The city of Dorroan Zog is an amphibious settlement, sprawling around the titanic, semi-submerged Dagon. Its stilted huts are canopied in thick leather canvas, and massive tented structures are built to be adjustable and accommodate even the largest of Forgon. The city is as much underwater as it is above, with homes often open to the water

below, their submerged levels tended like underwater farms, cultivating seaweed forests and raising sea life for sustenance.

However, even still, Dorroan Zog suffers from a horrific food shortage. The Forgon culture is defined by their insatiable hunger like a bottomless void that nothing can ever fill. Food is everything—the sole currency, the backbone of all trade, the city's entire economy. Bartering is done exclusively in rations, and so, a ruthless industry has formed around the import of huge quantities of food. To feed the city’s never ending need Forgon often do mercenary work, offering their towering warriors and laborers. Armies of starving behemoths, driven by a gnawing Hunger, march under contract to foreign lands in exchange for shipments of food to sustain their homeland.

Dagon's Rest

Just off the coast of Dorroan Zog Dagon, in the shallow bay, lies Dagon’s Rest—the lair of Crudilex’s largest known creature. The massive, island-sized being covered in green scales, lazily drifts in the surf, fed endlessly by its devoted.

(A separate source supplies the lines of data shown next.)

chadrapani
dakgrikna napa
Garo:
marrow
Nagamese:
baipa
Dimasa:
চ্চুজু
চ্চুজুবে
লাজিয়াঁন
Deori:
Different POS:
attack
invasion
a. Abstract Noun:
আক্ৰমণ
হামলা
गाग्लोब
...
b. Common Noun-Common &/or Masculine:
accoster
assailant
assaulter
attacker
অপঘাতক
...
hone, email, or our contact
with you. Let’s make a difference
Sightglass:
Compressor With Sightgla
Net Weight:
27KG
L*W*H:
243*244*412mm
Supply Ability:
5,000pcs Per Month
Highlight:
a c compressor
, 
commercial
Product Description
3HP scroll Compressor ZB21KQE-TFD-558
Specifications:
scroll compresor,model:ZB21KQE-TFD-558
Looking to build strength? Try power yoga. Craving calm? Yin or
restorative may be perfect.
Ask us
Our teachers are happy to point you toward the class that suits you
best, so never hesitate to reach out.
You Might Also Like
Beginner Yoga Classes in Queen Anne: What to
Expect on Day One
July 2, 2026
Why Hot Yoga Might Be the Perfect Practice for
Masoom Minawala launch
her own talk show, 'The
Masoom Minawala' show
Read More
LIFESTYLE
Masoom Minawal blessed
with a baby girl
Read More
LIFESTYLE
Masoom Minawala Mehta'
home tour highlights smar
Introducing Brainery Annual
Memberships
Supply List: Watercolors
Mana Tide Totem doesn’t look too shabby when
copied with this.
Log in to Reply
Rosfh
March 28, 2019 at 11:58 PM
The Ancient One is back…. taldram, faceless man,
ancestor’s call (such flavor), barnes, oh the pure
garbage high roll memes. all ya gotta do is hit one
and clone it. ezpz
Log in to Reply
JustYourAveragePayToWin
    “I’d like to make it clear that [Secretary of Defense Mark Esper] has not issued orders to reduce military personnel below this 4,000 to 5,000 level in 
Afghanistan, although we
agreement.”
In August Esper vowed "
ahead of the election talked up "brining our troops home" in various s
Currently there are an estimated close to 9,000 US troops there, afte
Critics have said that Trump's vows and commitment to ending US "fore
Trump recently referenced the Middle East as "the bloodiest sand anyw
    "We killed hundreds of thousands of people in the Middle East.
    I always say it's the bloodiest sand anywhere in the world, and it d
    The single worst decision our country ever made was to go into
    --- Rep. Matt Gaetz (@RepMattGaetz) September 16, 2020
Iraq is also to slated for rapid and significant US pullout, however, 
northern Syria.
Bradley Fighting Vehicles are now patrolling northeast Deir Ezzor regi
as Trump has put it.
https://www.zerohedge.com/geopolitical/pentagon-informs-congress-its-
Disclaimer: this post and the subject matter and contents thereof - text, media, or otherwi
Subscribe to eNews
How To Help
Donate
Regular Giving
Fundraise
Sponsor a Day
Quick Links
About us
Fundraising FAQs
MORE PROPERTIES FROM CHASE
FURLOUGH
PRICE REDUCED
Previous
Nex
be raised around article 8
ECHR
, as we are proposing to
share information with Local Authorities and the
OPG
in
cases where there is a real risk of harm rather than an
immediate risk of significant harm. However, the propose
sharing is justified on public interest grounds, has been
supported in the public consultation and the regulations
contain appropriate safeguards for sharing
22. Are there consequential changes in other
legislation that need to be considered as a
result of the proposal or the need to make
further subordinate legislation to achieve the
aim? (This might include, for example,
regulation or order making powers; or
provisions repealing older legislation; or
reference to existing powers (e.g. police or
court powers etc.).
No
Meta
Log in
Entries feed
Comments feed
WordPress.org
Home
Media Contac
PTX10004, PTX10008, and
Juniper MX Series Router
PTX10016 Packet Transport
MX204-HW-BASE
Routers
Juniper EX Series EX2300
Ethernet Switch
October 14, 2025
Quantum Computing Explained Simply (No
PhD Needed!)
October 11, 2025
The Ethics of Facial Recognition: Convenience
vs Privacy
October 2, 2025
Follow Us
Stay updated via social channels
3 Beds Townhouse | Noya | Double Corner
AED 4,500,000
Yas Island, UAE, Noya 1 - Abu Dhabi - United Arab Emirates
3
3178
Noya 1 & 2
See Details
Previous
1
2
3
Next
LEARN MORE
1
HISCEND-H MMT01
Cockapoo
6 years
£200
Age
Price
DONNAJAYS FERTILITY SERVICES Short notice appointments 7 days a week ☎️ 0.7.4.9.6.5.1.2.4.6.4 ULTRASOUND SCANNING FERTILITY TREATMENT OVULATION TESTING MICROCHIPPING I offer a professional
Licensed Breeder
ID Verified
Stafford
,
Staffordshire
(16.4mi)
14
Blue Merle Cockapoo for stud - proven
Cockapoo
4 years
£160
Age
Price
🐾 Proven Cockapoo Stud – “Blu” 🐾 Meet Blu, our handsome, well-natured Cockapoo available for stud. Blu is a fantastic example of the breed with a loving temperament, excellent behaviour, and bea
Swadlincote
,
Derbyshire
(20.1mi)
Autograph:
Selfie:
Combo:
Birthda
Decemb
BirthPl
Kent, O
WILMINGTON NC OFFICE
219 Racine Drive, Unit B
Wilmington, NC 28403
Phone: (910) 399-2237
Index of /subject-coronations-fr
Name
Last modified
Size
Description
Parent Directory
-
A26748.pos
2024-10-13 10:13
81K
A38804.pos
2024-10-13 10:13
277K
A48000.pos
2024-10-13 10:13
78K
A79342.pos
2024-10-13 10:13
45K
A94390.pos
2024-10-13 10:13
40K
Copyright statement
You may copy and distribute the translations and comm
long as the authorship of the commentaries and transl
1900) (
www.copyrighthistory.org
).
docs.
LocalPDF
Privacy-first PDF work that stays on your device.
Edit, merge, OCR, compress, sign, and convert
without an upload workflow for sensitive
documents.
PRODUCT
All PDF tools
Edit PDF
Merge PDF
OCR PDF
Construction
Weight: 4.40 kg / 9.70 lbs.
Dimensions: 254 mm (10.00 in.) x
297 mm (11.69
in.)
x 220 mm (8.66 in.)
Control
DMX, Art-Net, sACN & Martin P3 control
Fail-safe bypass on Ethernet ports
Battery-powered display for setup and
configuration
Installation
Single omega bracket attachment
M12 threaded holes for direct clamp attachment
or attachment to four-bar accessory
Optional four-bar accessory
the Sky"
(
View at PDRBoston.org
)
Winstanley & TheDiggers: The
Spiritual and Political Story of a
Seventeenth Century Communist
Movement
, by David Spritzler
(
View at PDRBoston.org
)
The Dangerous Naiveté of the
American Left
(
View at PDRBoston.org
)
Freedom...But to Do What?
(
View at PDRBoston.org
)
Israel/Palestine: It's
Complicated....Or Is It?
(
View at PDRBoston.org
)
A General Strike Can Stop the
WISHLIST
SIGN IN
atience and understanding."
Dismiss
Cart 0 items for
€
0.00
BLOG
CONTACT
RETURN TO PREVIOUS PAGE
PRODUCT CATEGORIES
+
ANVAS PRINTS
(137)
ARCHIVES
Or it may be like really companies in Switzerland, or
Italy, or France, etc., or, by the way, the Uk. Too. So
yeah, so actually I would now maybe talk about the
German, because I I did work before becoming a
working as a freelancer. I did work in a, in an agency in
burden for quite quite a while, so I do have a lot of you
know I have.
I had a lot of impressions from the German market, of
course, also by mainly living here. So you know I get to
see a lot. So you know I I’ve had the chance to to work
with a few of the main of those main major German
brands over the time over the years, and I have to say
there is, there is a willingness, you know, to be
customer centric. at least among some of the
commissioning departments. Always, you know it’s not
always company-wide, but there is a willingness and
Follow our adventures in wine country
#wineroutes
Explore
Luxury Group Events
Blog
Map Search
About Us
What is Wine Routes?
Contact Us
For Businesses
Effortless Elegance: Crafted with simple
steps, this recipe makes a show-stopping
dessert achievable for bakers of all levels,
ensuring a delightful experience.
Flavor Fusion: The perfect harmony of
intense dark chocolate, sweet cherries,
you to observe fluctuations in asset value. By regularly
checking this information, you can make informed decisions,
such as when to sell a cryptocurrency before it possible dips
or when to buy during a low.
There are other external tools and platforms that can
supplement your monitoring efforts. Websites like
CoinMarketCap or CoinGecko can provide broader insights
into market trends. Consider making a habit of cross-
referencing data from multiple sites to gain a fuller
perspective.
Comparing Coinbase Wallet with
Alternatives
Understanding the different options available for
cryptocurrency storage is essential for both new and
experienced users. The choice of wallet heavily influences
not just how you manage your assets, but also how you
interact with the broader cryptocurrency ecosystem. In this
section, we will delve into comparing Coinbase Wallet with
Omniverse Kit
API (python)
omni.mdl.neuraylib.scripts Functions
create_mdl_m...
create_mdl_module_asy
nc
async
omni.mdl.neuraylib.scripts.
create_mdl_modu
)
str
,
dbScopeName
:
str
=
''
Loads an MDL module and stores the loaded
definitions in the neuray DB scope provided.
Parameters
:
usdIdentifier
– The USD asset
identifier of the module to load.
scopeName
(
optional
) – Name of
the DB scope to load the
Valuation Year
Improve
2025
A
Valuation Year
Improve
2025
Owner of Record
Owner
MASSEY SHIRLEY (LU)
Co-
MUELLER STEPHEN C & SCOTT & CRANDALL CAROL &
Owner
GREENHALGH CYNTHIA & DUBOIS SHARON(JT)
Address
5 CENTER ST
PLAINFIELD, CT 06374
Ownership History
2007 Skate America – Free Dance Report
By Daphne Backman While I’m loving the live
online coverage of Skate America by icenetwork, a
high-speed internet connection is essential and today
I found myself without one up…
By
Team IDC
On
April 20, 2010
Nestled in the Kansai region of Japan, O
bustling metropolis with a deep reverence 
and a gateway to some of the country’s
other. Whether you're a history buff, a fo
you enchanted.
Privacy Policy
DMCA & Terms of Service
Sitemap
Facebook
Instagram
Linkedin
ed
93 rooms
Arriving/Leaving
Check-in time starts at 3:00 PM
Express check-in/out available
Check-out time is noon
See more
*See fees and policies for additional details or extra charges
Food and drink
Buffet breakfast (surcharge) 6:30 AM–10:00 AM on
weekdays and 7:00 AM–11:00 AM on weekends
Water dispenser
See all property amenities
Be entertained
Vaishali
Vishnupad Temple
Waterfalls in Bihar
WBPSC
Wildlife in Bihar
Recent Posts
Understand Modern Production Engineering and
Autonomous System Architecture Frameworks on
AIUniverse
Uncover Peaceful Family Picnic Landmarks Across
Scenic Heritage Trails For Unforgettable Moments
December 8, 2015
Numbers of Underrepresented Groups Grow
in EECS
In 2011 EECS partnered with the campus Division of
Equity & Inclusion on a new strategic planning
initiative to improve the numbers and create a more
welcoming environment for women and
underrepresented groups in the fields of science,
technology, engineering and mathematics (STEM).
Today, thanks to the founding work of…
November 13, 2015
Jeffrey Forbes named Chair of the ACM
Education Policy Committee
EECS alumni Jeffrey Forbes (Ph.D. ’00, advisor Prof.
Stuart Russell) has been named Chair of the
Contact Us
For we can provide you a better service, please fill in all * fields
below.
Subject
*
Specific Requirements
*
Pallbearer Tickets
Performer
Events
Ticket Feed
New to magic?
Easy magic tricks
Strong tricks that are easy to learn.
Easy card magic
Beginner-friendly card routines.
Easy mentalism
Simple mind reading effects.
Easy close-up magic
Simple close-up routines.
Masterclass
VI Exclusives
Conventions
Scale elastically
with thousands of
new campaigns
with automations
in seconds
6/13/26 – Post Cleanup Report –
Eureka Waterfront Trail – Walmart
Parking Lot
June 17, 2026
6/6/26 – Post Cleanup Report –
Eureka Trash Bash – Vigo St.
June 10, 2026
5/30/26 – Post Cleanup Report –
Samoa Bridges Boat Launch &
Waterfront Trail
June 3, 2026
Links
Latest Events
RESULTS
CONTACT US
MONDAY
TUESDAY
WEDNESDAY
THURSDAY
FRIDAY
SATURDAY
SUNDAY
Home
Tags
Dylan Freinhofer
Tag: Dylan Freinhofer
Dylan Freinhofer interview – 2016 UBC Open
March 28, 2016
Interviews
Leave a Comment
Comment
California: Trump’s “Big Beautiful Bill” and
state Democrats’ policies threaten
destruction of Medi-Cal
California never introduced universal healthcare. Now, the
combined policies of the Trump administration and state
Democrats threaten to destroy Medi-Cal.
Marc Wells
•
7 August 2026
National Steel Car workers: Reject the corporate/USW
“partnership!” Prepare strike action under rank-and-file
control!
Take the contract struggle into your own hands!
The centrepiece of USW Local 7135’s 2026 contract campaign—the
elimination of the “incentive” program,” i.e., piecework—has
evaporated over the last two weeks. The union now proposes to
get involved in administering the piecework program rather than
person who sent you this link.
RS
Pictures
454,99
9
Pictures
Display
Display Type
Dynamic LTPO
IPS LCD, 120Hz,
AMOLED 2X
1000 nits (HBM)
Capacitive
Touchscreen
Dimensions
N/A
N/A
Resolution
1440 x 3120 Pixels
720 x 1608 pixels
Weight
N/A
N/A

Legends say that Dagon was once no different from the Forgon who now revere it. However, while others succumbed to their monstrosity, Dagon never stopped growing, never stopped consuming. It outgrew its kind, outgrew the land itself, and eventually disappeared into the deep ocean, where it became more than a beast, bust something g closer to a god of consumption. Now, too vast to move with ease, Dagon lurks beneath the waves, waiting for prey to come to it. It feasts on entire fleets of ships, swallowing them whole, and strips islands bare, devouring their woodlands, wildlife, and even the very soil itself. What it's Forgon worshipers cannot scavenge, they sacrifice, casting offerings from the ocean cliffs into its waiting jaws below in the hopes of appeasing their endless god until it has grown so vast that is swallows the world.